Pictures aside, can you reproduce the records word for word?
-------- Data shown
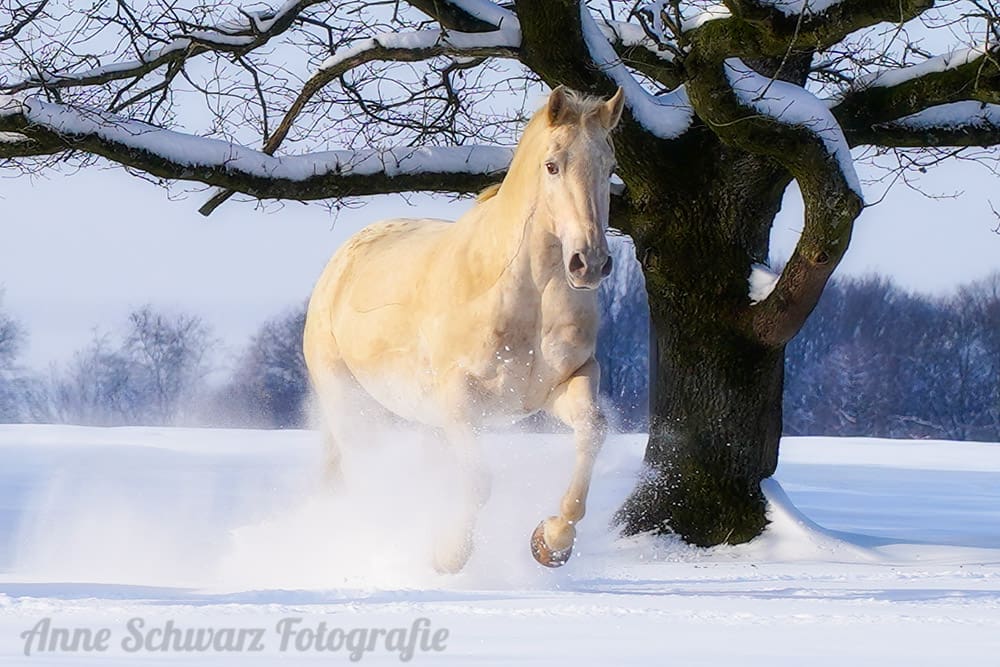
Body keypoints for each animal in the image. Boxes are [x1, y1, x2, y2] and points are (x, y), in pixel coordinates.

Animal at [303, 85, 625, 572]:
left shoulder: (568, 382)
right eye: (553, 165)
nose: (588, 263)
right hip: (352, 405)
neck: (525, 295)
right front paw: (449, 554)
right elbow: (478, 480)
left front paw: (552, 543)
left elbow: (592, 433)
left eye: (609, 167)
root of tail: (341, 262)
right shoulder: (458, 400)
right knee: (367, 474)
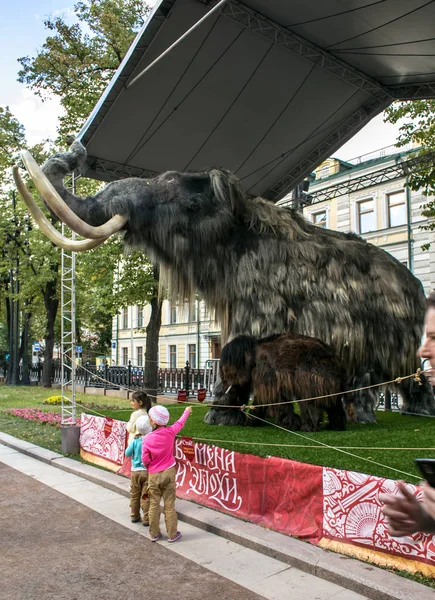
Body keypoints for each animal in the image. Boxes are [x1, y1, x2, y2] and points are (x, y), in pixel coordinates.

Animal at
----------------
● Finished exercise
Body keypoints for each animal in the image. Boxes are [x1, y1, x2, y2] and points are (x, y), in pixel coordinates.

Animal at [303, 85, 625, 572]:
left shoulder: (568, 382)
right eye: (553, 165)
nose: (588, 263)
right hip: (352, 405)
neck: (525, 295)
right front paw: (449, 554)
right elbow: (478, 480)
left front paw: (552, 543)
left elbow: (592, 433)
left eye: (609, 167)
root of tail: (341, 262)
right shoulder: (458, 400)
right knee: (367, 474)
Body keypoints for each animal in the image. Boxes are [x1, y1, x2, y2] and points are (x, y), in pixel coordinates.

Animal at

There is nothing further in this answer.